··· Material supplied ···
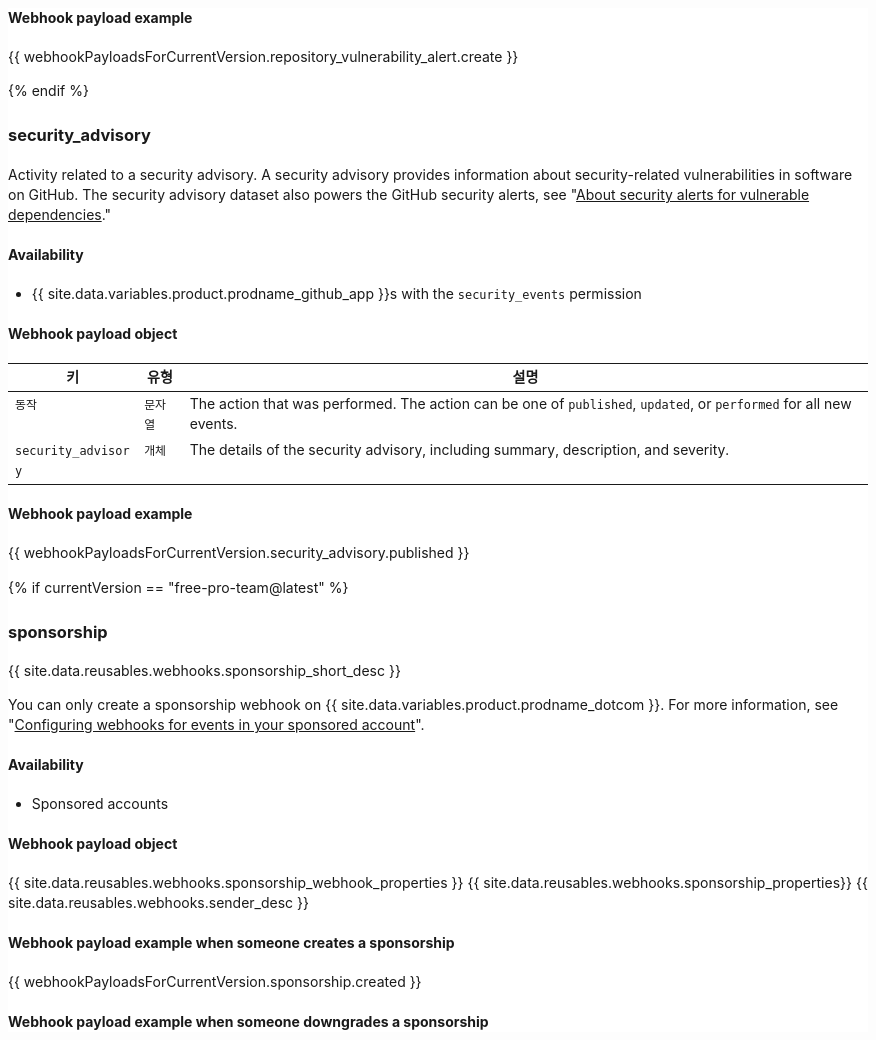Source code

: #### Webhook payload example

{{ webhookPayloadsForCurrentVersion.repository_vulnerability_alert.create }}

{% endif %}

### security_advisory

Activity related to a security advisory. A security advisory provides information about security-related vulnerabilities in software on GitHub. The security advisory dataset also powers the GitHub security alerts, see "[About security alerts for vulnerable dependencies](/articles/about-security-alerts-for-vulnerable-dependencies/)."

#### Availability

- {{ site.data.variables.product.prodname_github_app }}s with the `security_events` permission

#### Webhook payload object

| 키                   | 유형    | 설명                                                                                                                 |
| ------------------- | ----- | ------------------------------------------------------------------------------------------------------------------ |
| `동작`                | `문자열` | The action that was performed. The action can be one of `published`, `updated`, or `performed` for all new events. |
| `security_advisory` | `개체`  | The details of the security advisory, including summary, description, and severity.                                |

#### Webhook payload example

{{ webhookPayloadsForCurrentVersion.security_advisory.published }}

{% if currentVersion == "free-pro-team@latest" %}
### sponsorship

{{ site.data.reusables.webhooks.sponsorship_short_desc }}

You can only create a sponsorship webhook on {{ site.data.variables.product.prodname_dotcom }}. For more information, see "[Configuring webhooks for events in your sponsored account](/github/supporting-the-open-source-community-with-github-sponsors/configuring-webhooks-for-events-in-your-sponsored-account)".

#### Availability

- Sponsored accounts

#### Webhook payload object

{{ site.data.reusables.webhooks.sponsorship_webhook_properties }}
{{ site.data.reusables.webhooks.sponsorship_properties}}
{{ site.data.reusables.webhooks.sender_desc }}

#### Webhook payload example when someone creates a sponsorship

{{ webhookPayloadsForCurrentVersion.sponsorship.created }}

#### Webhook payload example when someone downgrades a sponsorship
···
Brief:
Output the data above in full. Skip every picture.

Task solution:
Source code

: #### Webhook payload example

{{ webhookPayloadsForCurrentVersion.repository_vulnerability_alert.create }}

{% endif %}

### security_advisory

Activity related to a security advisory. A security advisory provides information about security-related vulnerabilities in software on GitHub. The security advisory dataset also powers the GitHub security alerts, see "[About security alerts for vulnerable dependencies](/articles/about-security-alerts-for-vulnerable-dependencies/)."

#### Availability

- {{ site.data.variables.product.prodname_github_app }}s with the `security_events` permission

#### Webhook payload object

| 키                   | 유형    | 설명                                                                                                                 |
| ------------------- | ----- | ------------------------------------------------------------------------------------------------------------------ |
| `동작`                | `문자열` | The action that was performed. The action can be one of `published`, `updated`, or `performed` for all new events. |
| `security_advisory` | `개체`  | The details of the security advisory, including summary, description, and severity.                                |

#### Webhook payload example

{{ webhookPayloadsForCurrentVersion.security_advisory.published }}

{% if currentVersion == "free-pro-team@latest" %}
### sponsorship

{{ site.data.reusables.webhooks.sponsorship_short_desc }}

You can only create a sponsorship webhook on {{ site.data.variables.product.prodname_dotcom }}. For more information, see "[Configuring webhooks for events in your sponsored account](/github/supporting-the-open-source-community-with-github-sponsors/configuring-webhooks-for-events-in-your-sponsored-account)".

#### Availability

- Sponsored accounts

#### Webhook payload object

{{ site.data.reusables.webhooks.sponsorship_webhook_properties }}
{{ site.data.reusables.webhooks.sponsorship_properties}}
{{ site.data.reusables.webhooks.sender_desc }}

#### Webhook payload example when someone creates a sponsorship

{{ webhookPayloadsForCurrentVersion.sponsorship.created }}

#### Webhook payload example when someone downgrades a sponsorship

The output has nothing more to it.